***** Working data

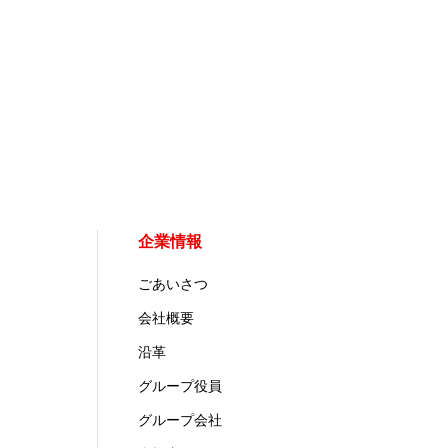
企業情報
ごあいさつ
会社概要
沿革
グループ役員
グループ会社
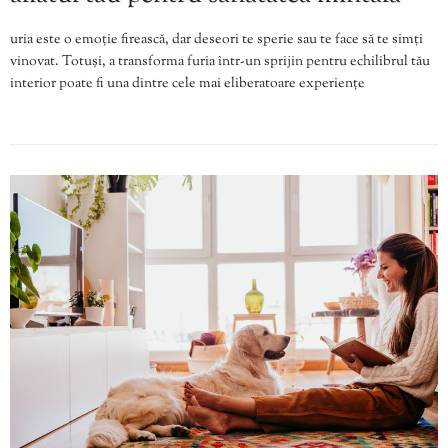
uria este o emoție firească, dar deseori te sperie sau te face să te simți
vinovat. Totuși, a transforma furia într-un sprijin pentru echilibrul tău
interior poate fi una dintre cele mai eliberatoare experiențe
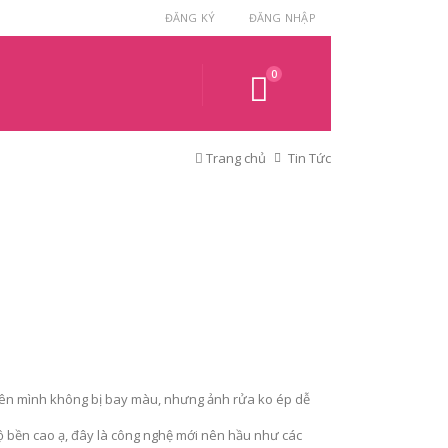
ĐĂNG KÝ
ĐĂNG NHẬP
0
Trang chủ
Tin Tức
 bên mình không bị bay màu, nhưng ảnh rửa ko ép dễ
độ bền cao ạ, đây là công nghệ mới nên hầu như các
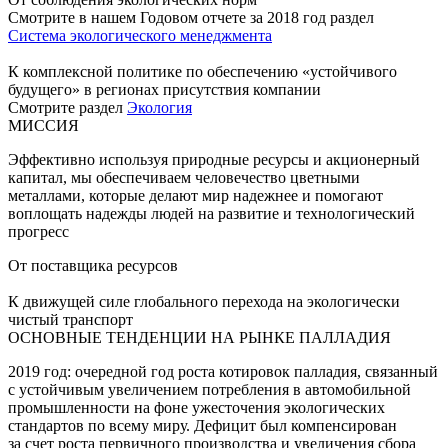
Смотрите в нашем Годовом отчете за 2018 год раздел
Система экологического менеджмента
К комплексной политике по обеспечению «устойчивого
будущего» в регионах присутствия компании
Смотрите раздел
Экология
МИССИЯ
Эффективно используя природные ресурсы и акционерный
капитал, мы обеспечиваем человечество цветными
металлами, которые делают мир надежнее и помогают
воплощать надежды людей на развитие и технологический
прогресс
От поставщика ресурсов
К движущей силе глобального перехода на экологически
чистый транспорт
ОСНОВНЫЕ ТЕНДЕНЦИИ НА РЫНКЕ ПАЛЛАДИЯ
2019 год: очередной год роста котировок палладия, связанный
с устойчивым увеличением потребления в автомобильной
промышленности на фоне ужесточения экологических
стандартов по всему миру. Дефицит был компенсирован
за счет роста первичного производства и увеличения сбора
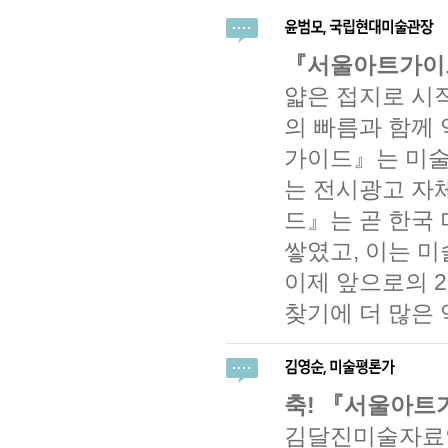
『서울아트가이드
얇은 접지로 시
의 빠름과 함께
가이드』는 미술
는 전시광고 자
드』는 곧 한국 
쌓였고, 이는 미
이제 앞으로의 
찾기에 더 많은
축! 『서울아트
김달진미술자료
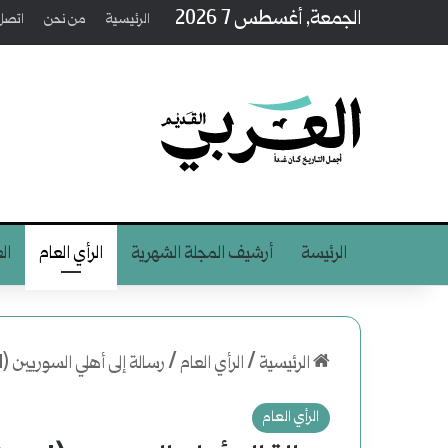
الجمعة, أغسطس 7 2026
الرئيسية
من نحن
اتصل 
الرئيسة
أرشيف المجلة الشهرية
الرأي العام
ال
الرئيسية
/
الرأي العام
/
رسالة إلى أهلي السوريين (1 من 2)
الرأي العام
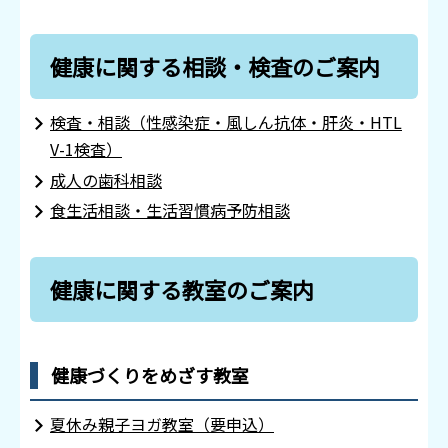
健康に関する相談・検査のご案内
検査・相談（性感染症・風しん抗体・肝炎・HTL
V-1検査）
成人の歯科相談
食生活相談・生活習慣病予防相談
健康に関する教室のご案内
健康づくりをめざす教室
夏休み親子ヨガ教室（要申込）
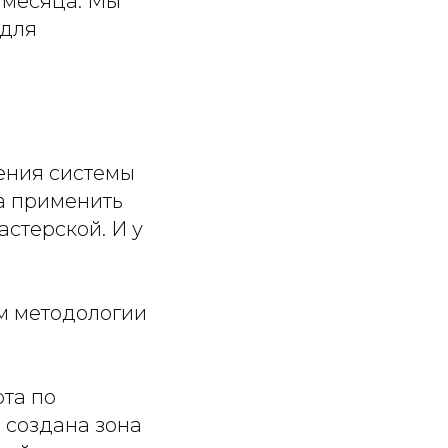
 месяца. Мы
 для
ения системы
а применить
стерской. И у
м методологии
та по
 создана зона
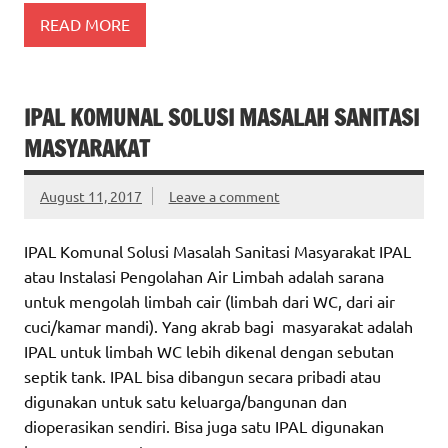
READ MORE
IPAL KOMUNAL SOLUSI MASALAH SANITASI
MASYARAKAT
August 11, 2017
Leave a comment
IPAL Komunal Solusi Masalah Sanitasi Masyarakat IPAL
atau Instalasi Pengolahan Air Limbah adalah sarana
untuk mengolah limbah cair (limbah dari WC, dari air
cuci/kamar mandi). Yang akrab bagi masyarakat adalah
IPAL untuk limbah WC lebih dikenal dengan sebutan
septik tank. IPAL bisa dibangun secara pribadi atau
digunakan untuk satu keluarga/bangunan dan
dioperasikan sendiri. Bisa juga satu IPAL digunakan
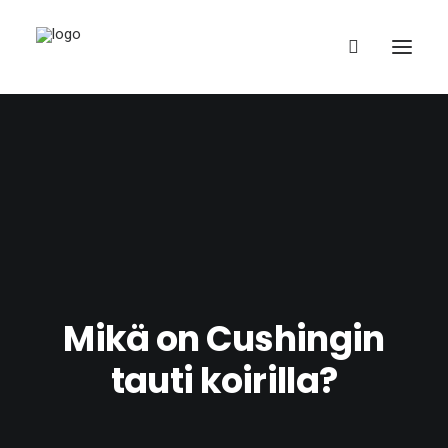
English (UK)
Mikä on Cushingin
tauti koirilla?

**********

Retype, exactly and only, the lines from the one containing "健康づくりをめざす教室" through the end of the entries, both ends included, and omit all pictures.

健康づくりをめざす教室
夏休み親子ヨガ教室（要申込）
 месяца. Мы
 для
ения системы
а применить
стерской. И у
м методологии
та по
 создана зона
READ MORE
IPAL KOMUNAL SOLUSI MASALAH SANITASI
MASYARAKAT
August 11, 2017
Leave a comment
IPAL Komunal Solusi Masalah Sanitasi Masyarakat IPAL
atau Instalasi Pengolahan Air Limbah adalah sarana
untuk mengolah limbah cair (limbah dari WC, dari air
cuci/kamar mandi). Yang akrab bagi masyarakat adalah
IPAL untuk limbah WC lebih dikenal dengan sebutan
septik tank. IPAL bisa dibangun secara pribadi atau
digunakan untuk satu keluarga/bangunan dan
dioperasikan sendiri. Bisa juga satu IPAL digunakan
English (UK)
Mikä on Cushingin
tauti koirilla?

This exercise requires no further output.